Now Mighty Networks is looking to capitalize on the moment, positioning itself as a place where “middle-class creators” can seize control of their own destinies. The company said today it has raised $50 million in new funding, in a round led by Owl Ventures, a VC fund that focuses on the edtech industry. In addition to Owl, Ziff Capital Partners and LionTree Partners also took part, joining existing investors Intel Capital, Marie Forleo, Gretchen Rubin, Dan Rosensweig, Reid Hoffman, BBG Ventures, and Lucas Venture Group.
“Content alone will kill the creator economy,” Bianchini said in a statement. “We can’t build a thriving creator movement on an exhausting, unfair dynamic where content creators rent audiences from big tech platforms, are required to produce a never-ending stream of content, and get paid pennies for it, if they get paid at all.”
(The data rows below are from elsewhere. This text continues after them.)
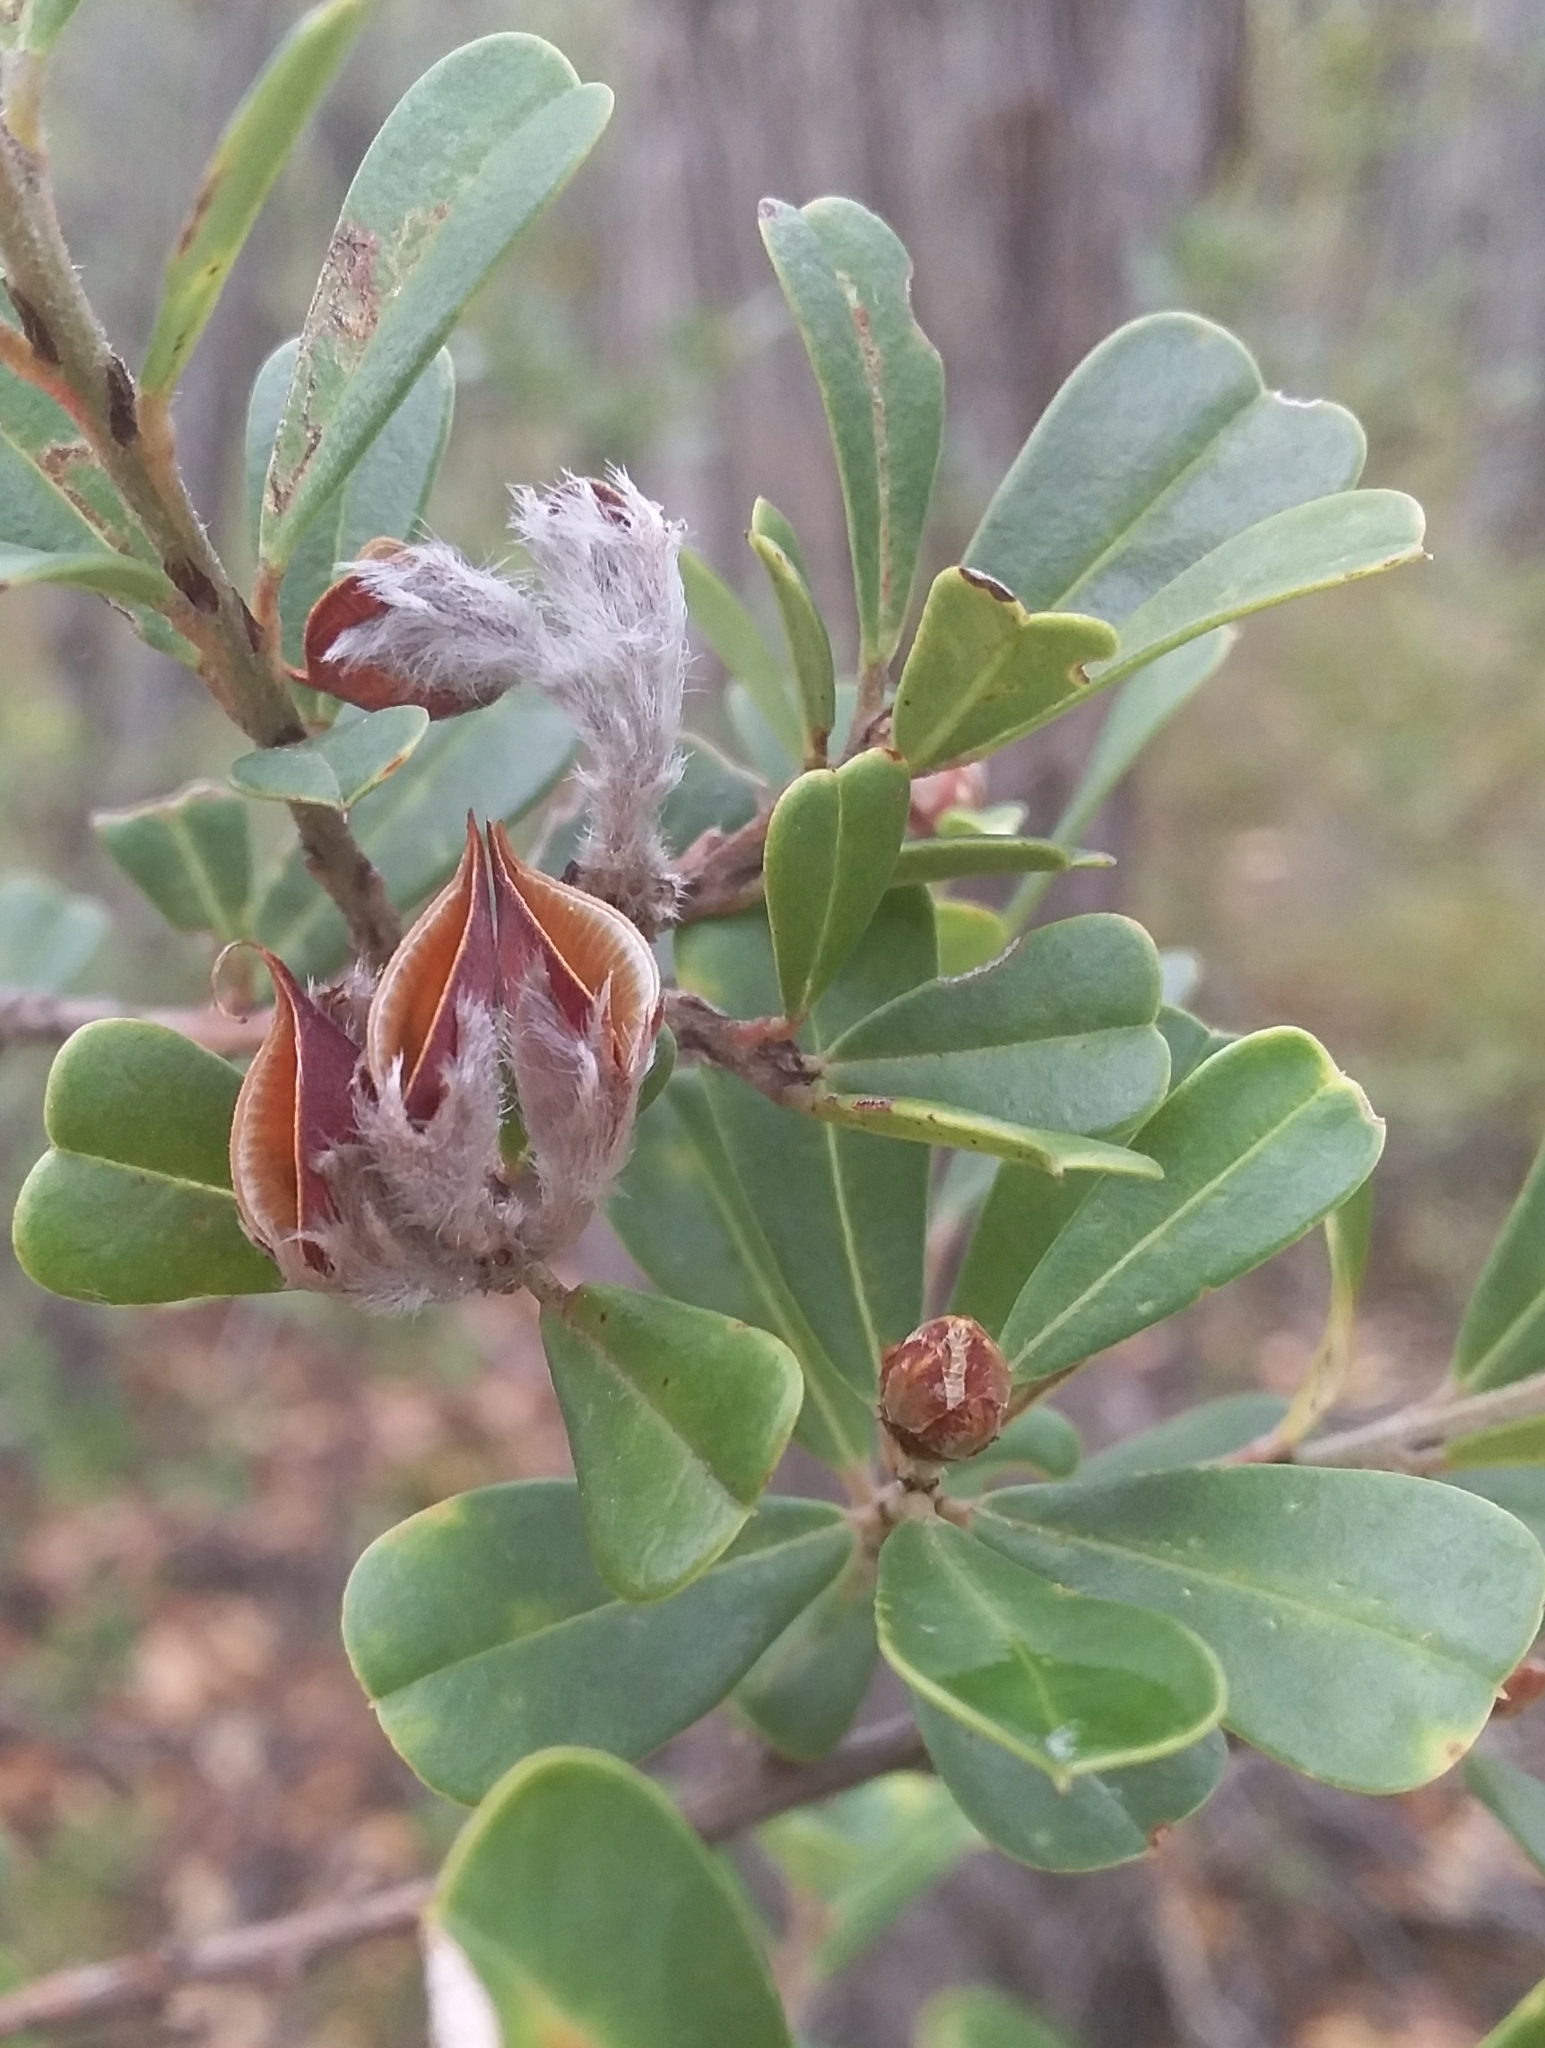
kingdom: Plantae
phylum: Tracheophyta
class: Magnoliopsida
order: Fabales
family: Fabaceae
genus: Pultenaea
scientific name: Pultenaea daphnoides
Bianchini has been at this for a while. In 2005, along with Marc Andreessen, she launched Ning, a kind of build-your-own social network aimed at giving people the tools to compete with entrenched giants like Facebook. Ning failed to slow Facebook’s scale-at-all-costs strategy to dominance, but these days, even Mark Zuckerberg is paying attention to creator-based economies, saying in a recent interview (on Clubhouse, no less) that creator-based platforms have “leveled the playing field a bit and make it so that you can grow a more vibrant sector of creators and small businesses.”
Mighty Networks’s latest funding round brings its total capital to $67 million. The company says it will use the money to speed up the development of new products and payment options, and expand into new markets.